:: WORK ITEM ::
Search the data below for the word "Lorem" and copy each line that holds it.

INFORMATION section start

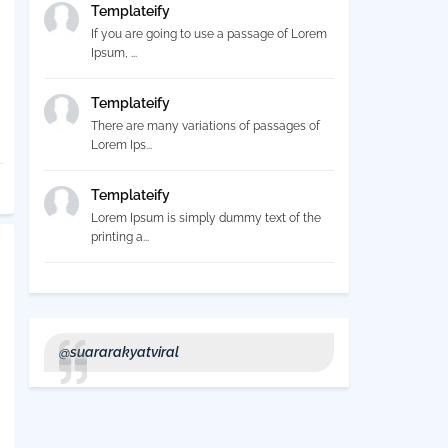
Templateify
If you are going to use a passage of Lorem
Ipsum, ...
Templateify
There are many variations of passages of
Lorem Ips...
Templateify
Lorem Ipsum is simply dummy text of the
printing a...
@suararakyatviral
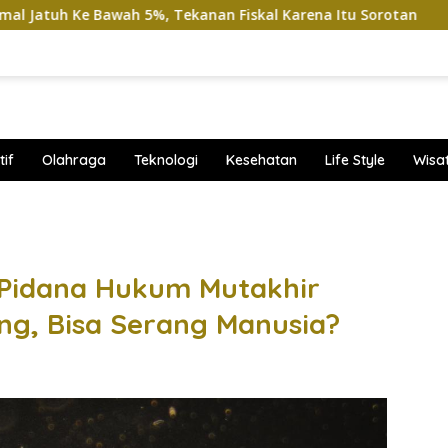
wah 5%, Tekanan Fiskal Karena Itu Sorotan
Viral Kendar
if
Olahraga
Teknologi
Kesehatan
Life Style
Wisa
band
Pidana Hukum Mutakhir
g, Bisa Serang Manusia?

INFORMATION section end

:: WRITTEN RESPONSE ::
If you are going to use a passage of Lorem
Lorem Ips...
Lorem Ipsum is simply dummy text of the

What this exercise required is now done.